North Carolina was in total control after converting consecutive turnovers into fourth-quarter touchdowns to take a 24-10 lead with 7:56 to play. But Virginia Tech's offense finally came alive on a 63-yard scoring drive. Then the normally sure-handed Tar Heels fumbled, and Virginia Tech converted for the tying score on a fourth-down touchdown pass from Michael Brewer to Isaiah Ford.
It wasn't enough as the efficiency that defined Virginia Tech (5-6) during most of Beamer's tenure didn't turn up until late. The Hokies committed three turnovers and had a punt blocked and were flagged six times, including a call on senior defensive lineman Dadi Nicolas for smacking referee Ron Cherry's arm after Cherry signaled an offside penalty.
What the win means for North Carolina: A double-digit victory would have been more impressive to the CFP selection committee, but expect the Heels to still rise in this week's rankings. Ten consecutive wins should mean something, no matter the league or the division, and UNC has no business being slotted behind five two-loss teams, including Florida State, which has a loss (Georgia Tech) just as bad or worse than North Carolina's single setback to South Carolina. No one is blown away with the ACC Coastal division, but few teams have performed as well as North Carolina in the past two months. It would take chaos in multiple leagues for the Heels to have a chance for the playoff, but they moved a step closer today.
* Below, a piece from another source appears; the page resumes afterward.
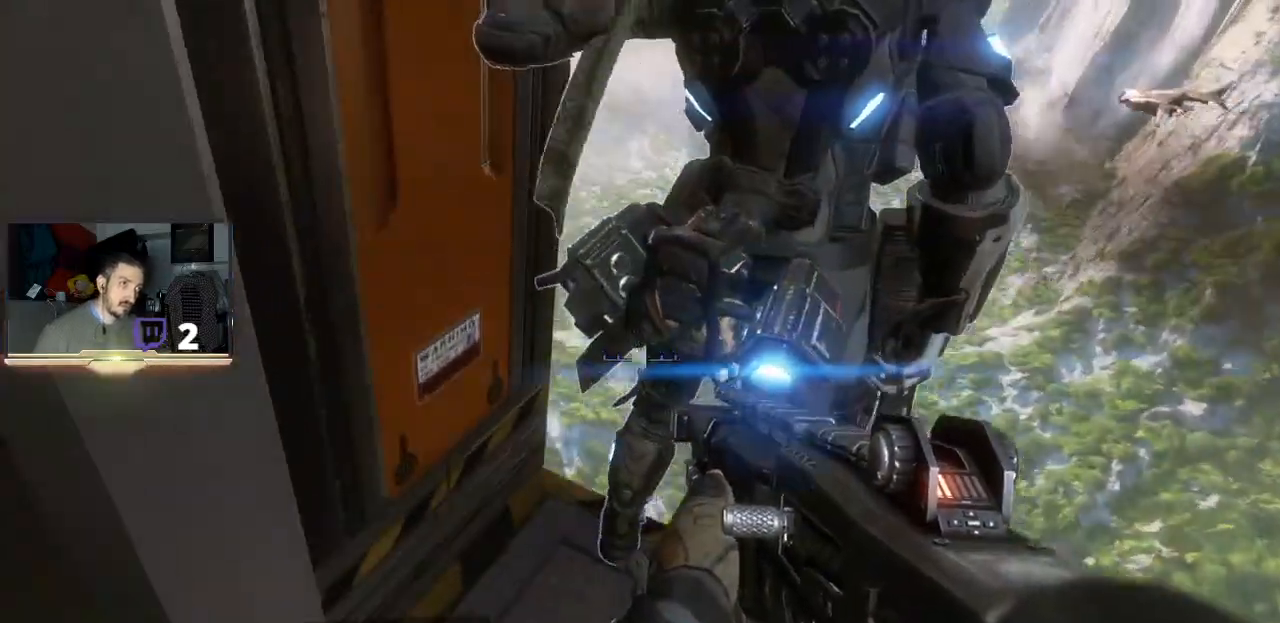
{"buttons": [], "left_stick": "center", "right_stick": "center", "events": []}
What the loss means for Virginia Tech: The Hokies need to beat Virginia on the road to prolong Beamer's coaching career and his record bowl streak. Offensive inconsistency has been an issue during the latter part of Beamer's tenure, and it showed up again Saturday. The Hokies averaged just 2.8 yards per rush and converted 6 of 17 third-down opportunities. Brewer's presence at quarterback makes a difference, but the offense rarely shows much flair.
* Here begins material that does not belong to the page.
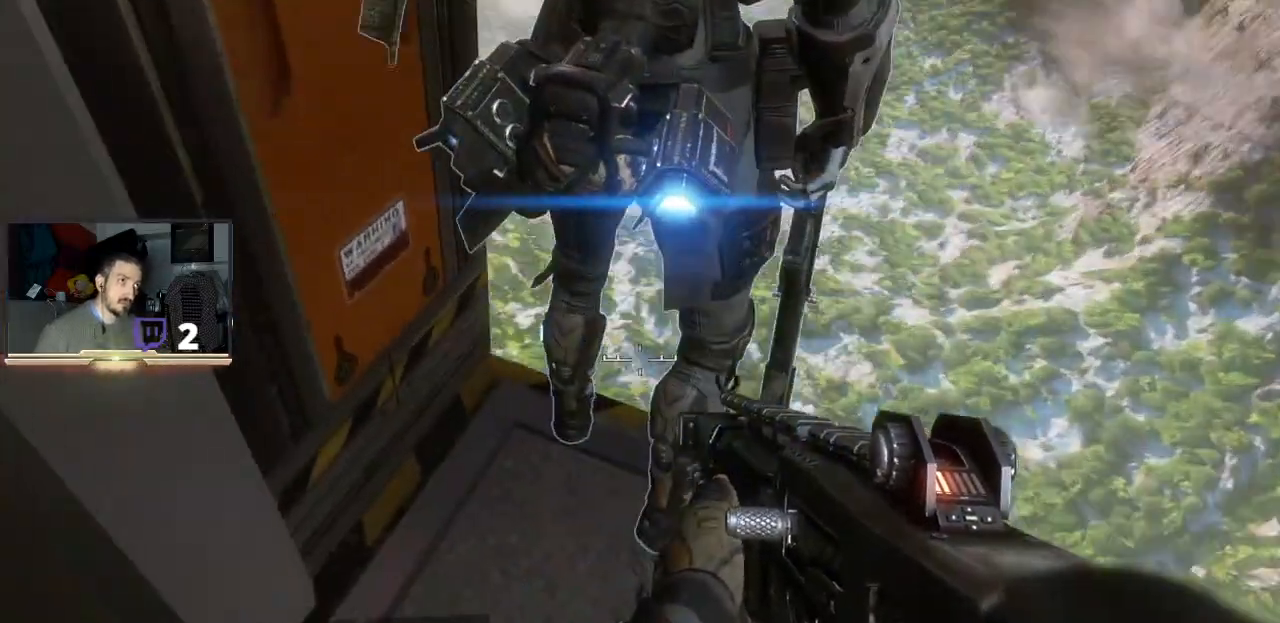
{"buttons": [], "left_stick": "down", "right_stick": "up-left", "events": [[33, "left_stick", "down"], [433, "right_stick", "up-left"]]}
Unsung hero: North Carolina's defense carried most of the game, but the Heels received a nice lift from running back Elijah Hood, who finished with 115 rushing yards and two touchdowns on 17 carries. With Williams struggling at times, UNC needed Hood to come through, and he delivered.
Stat of the game: Teams rarely win when committing three turnovers on the road and converting just 4 of 14 third-down opportunities, but North Carolina found a way thanks to its defense, which forced three second-half turnovers.